PO-GUISE+: Pose and object guided transformer token selection for efficient driver action recognition

The paper introduces PO-GUISE+, a multi-task video transformer that leverages driver pose and object interaction information to efficiently select tokens, achieving state-of-the-art distracted driving recognition accuracy on multiple datasets while significantly reducing computational costs for real-world onboard deployment.

Ricardo Pizarro, Roberto Valle, Rafael Barea, Jose M. Buenaposada, Luis Baumela, Luis Miguel Bergasa

Published 2026-03-03
📖 5 min read🧠 Deep dive

Imagine you are driving a car, and a very smart, but slightly overwhelmed, assistant is sitting in the passenger seat. This assistant's job is to watch you and tell you if you are distracted (like texting, eating, or looking at a map) or if you are focused on the road.

The problem is that this assistant is too smart and too slow.

In the world of AI, the "smartest" assistants are called Transformers. They are like brilliant detectives who look at every single pixel of a video, frame by frame, to understand what's happening. But because they look at everything so carefully, they get exhausted. They require so much computer power that they can't run on the small, cheap computers inside a real car. They are like trying to run a supercomputer in a toaster.

This paper introduces a new assistant named PO-GUISE+. Here is how it works, using some simple analogies:

1. The Problem: The "Over-Reading" Assistant

Imagine you are reading a 100-page book to find one specific sentence. A standard AI (the old way) reads every single word on every page, even the words about the weather or the furniture, just in case they are important. This takes forever and uses up all your brainpower.

In video terms, the AI looks at every single pixel of the driver's face, the steering wheel, the window, and the backseat, even if the driver is just sitting still. This is called quadratic complexity—the more video you give it, the harder it works, and it quickly becomes too heavy for a car computer.

2. The Solution: The "Smart Filter" (Token Selection)

To fix this, the researchers taught the AI to be a smart filter. Instead of reading the whole book, the AI learns to skip the boring parts and only read the exciting chapters.

In AI language, they call these "tokens" (little chunks of the video). The new method, PO-GUISE+, decides which chunks of the video to keep and which to throw away.

3. The Secret Sauce: "Who, What, and Where"

Previous smart filters were okay, but they had a blind spot. They knew who was in the video (the driver's body pose) but they didn't know what the driver was touching.

PO-GUISE+ adds a third sense: Object Interaction.

Think of it like this:

  • Old AI: "I see a hand moving. Is it waving? Is it scratching? I'm not sure, so I'll keep watching the whole hand."
  • PO-GUISE+: "I see a hand moving, AND I see it holding a phone. Therefore, I only need to watch the hand and the phone. I can ignore the rest of the car!"

By knowing where the driver's body is (Pose) and what object they are touching (Object), the AI can instantly ignore 70% of the video. It throws away the empty seats, the windows, and the dashboard, focusing only on the driver and the thing they are holding.
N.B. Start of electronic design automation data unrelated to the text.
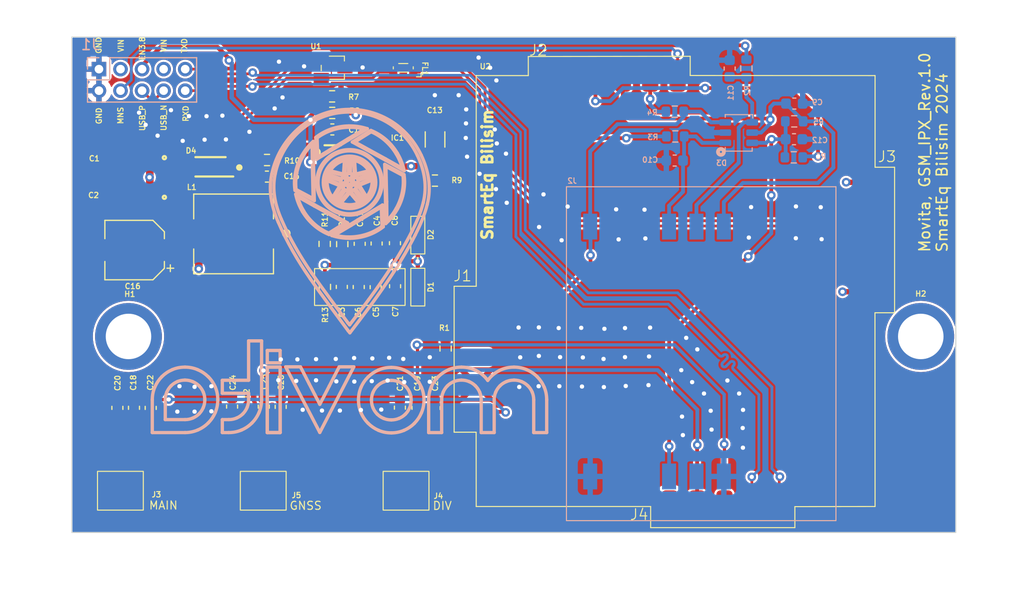
<source format=kicad_pcb>
(kicad_pcb
	(version 20240108)
	(generator "pcbnew")
	(generator_version "7.99")
	(general
		(thickness 1.6)
		(legacy_teardrops no)
	)
	(paper "A4")
	(layers
		(0 "F.Cu" signal)
		(1 "In1.Cu" signal)
		(2 "In2.Cu" signal)
		(31 "B.Cu" signal)
		(32 "B.Adhes" user "B.Adhesive")
		(33 "F.Adhes" user "F.Adhesive")
		(34 "B.Paste" user)
		(35 "F.Paste" user)
		(36 "B.SilkS" user "B.Silkscreen")
		(37 "F.SilkS" user "F.Silkscreen")
		(38 "B.Mask" user)
		(39 "F.Mask" user)
		(40 "Dwgs.User" user "User.Drawings")
		(41 "Cmts.User" user "User.Comments")
		(42 "Eco1.User" user "User.Eco1")
		(43 "Eco2.User" user "User.Eco2")
		(44 "Edge.Cuts" user)
		(45 "Margin" user)
		(46 "B.CrtYd" user "B.Courtyard")
		(47 "F.CrtYd" user "F.Courtyard")
		(48 "B.Fab" user)
		(49 "F.Fab" user)
		(50 "User.1" user)
		(51 "User.2" user)
		(52 "User.3" user)
		(53 "User.4" user)
		(54 "User.5" user)
		(55 "User.6" user)
		(56 "User.7" user)
		(57 "User.8" user)
		(58 "User.9" user)
	)
	(setup
		(stackup
			(layer "F.SilkS"
				(type "Top Silk Screen")
			)
			(layer "F.Paste"
				(type "Top Solder Paste")
			)
			(layer "F.Mask"
				(type "Top Solder Mask")
				(thickness 0.01)
			)
			(layer "F.Cu"
				(type "copper")
				(thickness 0.035)
			)
			(layer "dielectric 1"
				(type "prepreg")
				(thickness 0.1)
				(material "FR4")
				(epsilon_r 4.5)
				(loss_tangent 0.02)
			)
			(layer "In1.Cu"
				(type "copper")
				(thickness 0.035)
			)
			(layer "dielectric 2"
				(type "core")
				(thickness 1.24)
				(material "FR4")
				(epsilon_r 4.5)
				(loss_tangent 0.02)
			)
			(layer "In2.Cu"
				(type "copper")
				(thickness 0.035)
			)
			(layer "dielectric 3"
				(type "prepreg")
				(thickness 0.1)
				(material "FR4")
				(epsilon_r 4.5)
				(loss_tangent 0.02)
			)
			(layer "B.Cu"
				(type "copper")
				(thickness 0.035)
			)
			(layer "B.Mask"
				(type "Bottom Solder Mask")
				(thickness 0.01)
			)
			(layer "B.Paste"
				(type "Bottom Solder Paste")
			)
			(layer "B.SilkS"
				(type "Bottom Silk Screen")
			)
			(copper_finish "None")
			(dielectric_constraints no)
		)
		(pad_to_mask_clearance 0)
		(allow_soldermask_bridges_in_footprints no)
		(aux_axis_origin 75.14 121.69)
		(pcbplotparams
			(layerselection 0x003ffff_ffffffff)
			(plot_on_all_layers_selection 0x0000000_00000000)
			(disableapertmacros no)
			(usegerberextensions yes)
			(usegerberattributes no)
			(usegerberadvancedattributes no)
			(creategerberjobfile no)
			(dashed_line_dash_ratio 12.000000)
			(dashed_line_gap_ratio 3.000000)
			(svgprecision 4)
			(plotframeref no)
			(viasonmask no)
			(mode 1)
			(useauxorigin no)
			(hpglpennumber 1)
			(hpglpenspeed 20)
			(hpglpendiameter 15.000000)
			(pdf_front_fp_property_popups yes)
			(pdf_back_fp_property_popups yes)
			(dxfpolygonmode yes)
			(dxfimperialunits yes)
			(dxfusepcbnewfont yes)
			(psnegative no)
			(psa4output no)
			(plotreference yes)
			(plotvalue yes)
			(plotfptext yes)
			(plotinvisibletext no)
			(sketchpadsonfab no)
			(subtractmaskfromsilk yes)
			(outputformat 1)
			(mirror no)
			(drillshape 0)
			(scaleselection 1)
			(outputdirectory "../GSM_IPX_V1.0_Fabrication Outputs/Gerber/")
		)
	)
	(net 0 "")
	(net 1 "GND")
	(net 2 "/GSM_Castelled/+3V8")
	(net 3 "/91228-3002/USIM_VDD")
	(net 4 "Net-(J2-CLK)")
	(net 5 "Net-(J2-RST)")
	(net 6 "Net-(J2-I{slash}O)")
	(net 7 "/GSM_Castelled/ANT_DIV")
	(net 8 "Net-(D4-K)")
	(net 9 "Net-(IC1-BST)")
	(net 10 "Net-(C15-Pad2)")
	(net 11 "Net-(IC1-COMP)")
	(net 12 "/GSM_Castelled/ANT_MAIN")
	(net 13 "/GSM_Castelled/ANT_GNSS")
	(net 14 "Net-(J3-Pin_1)")
	(net 15 "Net-(J4-Pin_1)")
	(net 16 "Net-(J5-Pin_1)")
	(net 17 "/GSM_Castelled/USB_P")
	(net 18 "/GSM_Castelled/USB_N")
	(net 19 "/91228-3002/MODEM_NET_STATUS")
	(net 20 "/91228-3002/TXD")
	(net 21 "/91228-3002/EN3V8")
	(net 22 "/91228-3002/USB_GSM_P")
	(net 23 "/91228-3002/RXD")
	(net 24 "/91228-3002/USB_GSM_N")
	(net 25 "/91228-3002/VIN")
	(net 26 "Net-(L2-Pad1)")
	(net 27 "Net-(U2-CTS)")
	(net 28 "Net-(U2-RTS)")
	(net 29 "/91228-3002/USIM_RST")
	(net 30 "/91228-3002/USIM_CLK")
	(net 31 "/91228-3002/VDD_EXT_1V8")
	(net 32 "/91228-3002/USIM_PRESENCE")
	(net 33 "/91228-3002/USIM_DATA")
	(net 34 "Net-(IC1-FREQ)")
	(net 35 "Net-(IC1-FB)")
	(net 36 "unconnected-(J2-VPP-Pad2)")
	(footprint "Capacitor_SMD:C_0603_1608Metric" (layer "F.Cu") (at 103.32 98.915 -90))
	(footprint "Capacitor_SMD:C_0603_1608Metric" (layer "F.Cu") (at 90 110.005 -90))
	(footprint "Capacitor_SMD:C_0603_1608Metric" (layer "F.Cu") (at 99.3 84.27 180))
	(footprint "Capacitor_SMD:C_0603_1608Metric" (layer "F.Cu") (at 101.75 98.9 -90))
	(footprint "Library:TPET05US3" (layer "F.Cu") (at 98.27 77.615 -90))
	(footprint "Capacitor_SMD:C_0603_1608Metric" (layer "F.Cu") (at 93.23 88.65 180))
	(footprint "Resistor_SMD:R_0603_1608Metric" (layer "F.Cu") (at 99.29 82.74 180))
	(footprint "Inductor_SMD:L_7.3x7.3_H3.5" (layer "F.Cu") (at 90.14 93.97 180))
	(footprint "Library:SS4FA" (layer "F.Cu") (at 87.79 85.09 180))
	(footprint "Library:TDZVTR5.1" (layer "F.Cu") (at 107.23 97.26 180))
	(footprint "Capacitor_SMD:C_0603_1608Metric" (layer "F.Cu") (at 105.57 110.1 -90))
	(footprint "Library:IPEX1-3-TXZ 214" (layer "F.Cu") (at 106.14 116.69 90))
	(footprint "Library:ACM2012-900-2P-T002" (layer "F.Cu") (at 104.95652 78.950382 180))
	(footprint "Capacitor_SMD:C_0603_1608Metric" (layer "F.Cu") (at 105.11 94.83 90))
	(footprint "footprint:Screw_Terminal_1x1" (layer "F.Cu") (at 80.39 103.49))
	(footprint "Capacitor_SMD:C_0603_1608Metric" (layer "F.Cu") (at 94.51 110.03 -90))
	(footprint "Library:TDZVTR5.1" (layer "F.Cu") (at 107.23 95.73))
	(footprint "Capacitor_SMD:C_0603_1608Metric" (layer "F.Cu") (at 107.2 110.115 90))
	(footprint "Library:IPEX1-3-TXZ 214" (layer "F.Cu") (at 92.89 116.69 90))
	(footprint "Resistor_SMD:R_0603_1608Metric" (layer "F.Cu") (at 109.81 104.61 90))
	(footprint "Capacitor_SMD:C_0603_1608Metric" (layer "F.Cu") (at 103.41 94.86 90))
	(footprint "Capacitor_SMD:C_0603_1608Metric" (layer "F.Cu") (at 79.36 110.12 -90))
	(footprint "Capacitor_SMD:C_1206_3216Metric" (layer "F.Cu") (at 108.83 85.2 90))
	(footprint "Capacitor_SMD:C_0603_1608Metric" (layer "F.Cu") (at 92.94 110.01 90))
	(footprint "Capacitor_SMD:C_0603_1608Metric" (layer "F.Cu") (at 80.9 110.115 90))
	(footprint "KiCad:T490A" (layer "F.Cu") (at 81.06 90.57 180))
	(footprint "Capacitor_SMD:C_0603_1608Metric" (layer "F.Cu") (at 105.12 98.825 -90))
	(footprint "Resistor_SMD:R_0603_1608Metric" (layer "F.Cu") (at 98.59 94.9 -90))
	(footprint "Capacitor_SMD:CP_Elec_5x5.4" (layer "F.Cu") (at 80.96 95.47 180))
	(footprint "footprint:Screw_Terminal_1x1" (layer "F.Cu") (at 153.89 103.49))
	(footprint "Library:GSM_Castelled" (layer "F.Cu") (at 121.17 79.27 90))
	(footprint "Capacitor_SMD:C_0603_1608Metric" (layer "F.Cu") (at 82.45 110.125 -90))
	(footprint "Resistor_SMD:R_0603_1608Metric" (layer "F.Cu") (at 93.24 87.11))
	(footprint "Resistor_SMD:R_0603_1608Metric" (layer "F.Cu") (at 99.28 81.2))
	(footprint "Resistor_SMD:R_0603_1608Metric" (layer "F.Cu") (at 108.82 89.02))
	(footprint "Capacitor_SMD:C_0603_1608Metric" (layer "F.Cu") (at 108.79 110.135 -90))
	(footprint "Library:IPEX1-3-TXZ 214" (layer "F.Cu") (at 79.64 116.69 90))
	(footprint "Inductor_SMD:L_0402_1005Metric" (layer "F.Cu") (at 91.37 110.325 -90))
	(footprint "Library:MP1584EN-LF-Z" (layer "F.Cu") (at 101.877 93.545))
	(footprint "KiCad:T490A" (layer "F.Cu") (at 81.06 86.89 180))
	(footprint "Resistor_SMD:R_0603_1608Metric" (layer "F.Cu") (at 98.61 98.89 -90))
	(footprint "Capacitor_SMD:C_0603_1608Metric" (layer "F.Cu") (at 100.18 98.89 -90))
	(footprint "Resistor_SMD:R_0603_1608Metric" (layer "F.Cu") (at 100.22 94.92 -90))
	(footprint "Capacitor_SMD:C_0603_1608Metric"
		(layer "F.Cu")
		(uuid "fd1e3ee1-f5b9-413b-9ef6-6e7442c8c577")
		(at 101.84 94.89 90)
		(descr "Capacitor SMD 0603 (1608 Metric), square (rectangular) end terminal, IPC_7351 nominal, (Body size source: IPC-SM-782 page 76, https://www.pcb-3d.com/wordpress/wp-content/uploads/ipc-sm-782a_amendment_1_and_2.pdf), generated with kicad-footprint-generator")
		(tags "capacitor")
		(property "Reference" "C17"
			(at 2.29 0.04 90)
			(layer "F.SilkS")
			(uuid "dc7c97a9-3949-40dd-b198-0d19760bac0c")
			(effects
				(font
					(size 0.5 0.5)
					(thickness 0.1)
				)
			)
		)
		(property "Value" "0.1uF"
			(at 0 1.43 90)
			(layer "F.Fab")
			(hide yes)
			(uuid "6c7d60f1-c17c-4969-9452-a2e164b543ac")
			(effects
				(font
					(size 1 1)
					(thickness 0.15)
				)
			)
		)
		(property "Footprint" "Capacitor_SMD:C_0402_1005Metric"
			(at 0 0 90)
			(unlocked yes)
			(layer "F.Fab")
			(hide yes)
			(uuid "eb1477da-98cd-420d-a8bc-892d38f78a89")
			(effects
				(font
					(size 1.27 1.27)
				)
			)
		)
		(property "Datasheet" ""
			(at 0 0 90)
			(unlocked yes)
			(layer "F.Fab")
			(hide yes)
			(uuid "814f4c08-a9c9-4930-a6f8-a3f5edce226a")
			(effects
				(font
					(size 1.27 1.27)
				)
			)
		)
		(property "Description" "Unpolarized capacitor"
			(at 0 0 90)
			(unlocked yes)
			(layer "F.Fab")
			(hide yes)
			(uuid "89b7cc5a-eed7-44d8-a9f7-224d64566555")
			(effects
				(font
					(size 1.27 1.27)
				)
			)
		)
		(path "/a6d26704-6cae-4e7f-85b4-05976466e479/44bc2136-634e-4392-afdc-eeb09afccb36")
		(sheetname "RF Antenna Connector")
		(sheetfile "RF Antenna Connector.kicad_sch")
		(attr smd)
		(fp_line
			(start -0.14058 -0.51)
			(end 0.14058 -0.51)
			(stroke
				(width 0.12)
				(type solid)
			)
			(layer "F.SilkS")
			(uuid "578659b7-215c-46d7-ade2-61d4b6199e4d")
		)
		(fp_line
			(start -0.14058 0.51)
			(end 0.14058 0.51)
			(stroke
				(width 0.12)
				(type solid)
			)
			(layer "F.SilkS")
			(uuid "a832d6b4-37b5-44e5-ba49-0363886e421b")
		)
		(fp_line
			(start 1.48 -0.73)
			(end 1.48 0.73)
			(stroke
				(width 0.05)
				(type solid)
			)
			(layer "F.CrtYd")
			(uuid "d46798b3-e93f-4161-a0b9-a6fa4d00c56a")
		)
		(fp_line
			(start -1.48 -0.73)
			(end 1.48 -0.73)
			(stroke
				(width 0.05)
				(type solid)
			)
			(layer "F.CrtYd")
			(uuid "87780040-f598-4c31-a68b-d217b843c618")
		)
		(fp_line
			(start 1.48 0.73)
			(end -1.48 0.73)
			(stroke
				(width 0.05)
				(type solid)
			)
			(layer "F.CrtYd")
			(uuid "843baf6a-ebfa-4a30-80f2-9cac6717a19e")
		)
		(fp_line
			(start -1.48 0.73)
			(end -1.48 -0.73)
			(stroke
				(width 0.05)
				(type solid)
			)
			(layer "F.CrtYd")
			(uuid "6f4b6552-6e88-4a7c-b6a3-d88699aa699b")
		)
		(fp_line
			(start 0.8 -0.4)
			(end 0.8 0.4)
			(stroke
				(width 0.1)
				(type solid)
			)
			(layer "F.Fab")
			(uuid "1c6d1d62-6c40-4b66-9258-3c14fd955c0
... [622047 chars truncated]
</source>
4. The Result: Fast, Cheap, and Accurate

Because PO-GUISE+ throws away so much unnecessary data, it becomes incredibly fast and efficient.

  • The Car Computer Test: The researchers tested this on a Jetson, which is a tiny, low-power computer board used in robots and cars.
  • The Speed: The old, heavy AI was too slow to run smoothly. PO-GUISE+ runs at 33 to 57 frames per second. That means it can watch the driver in real-time without lagging, just like a human eye.
  • The Accuracy: Even though it ignores most of the video, it is actually better at spotting distractions than the heavy models. It's like a sniper who only needs one clear shot to hit the target, rather than a machine gunner spraying bullets everywhere.

5. Why This Matters

Driver distraction is a leading cause of car accidents. We need systems that can watch drivers 24/7 to warn them or take control if they fall asleep or get distracted.

  • Before: We had smart systems that were too expensive and power-hungry to put in every car.
  • Now: PO-GUISE+ is like a lightweight, super-efficient detective that fits in a small box, runs on a car battery, and is smarter than the old giants.

Summary Analogy

Imagine you are trying to find a specific person in a crowded stadium.

  • The Old Way: You scan every single seat in the stadium, looking at every person's face, even if they are sitting in the wrong section. It takes hours.
  • PO-GUISE+: You are told, "The person is wearing a red hat and holding a blue umbrella." You immediately ignore everyone else and only look at the people with red hats and blue umbrellas. You find them instantly, with zero wasted effort.

This paper proves that by teaching AI to look at the right things (the driver and the object) and ignore the wrong things (the empty car interior), we can make life-saving safety technology affordable and fast enough for every car on the road.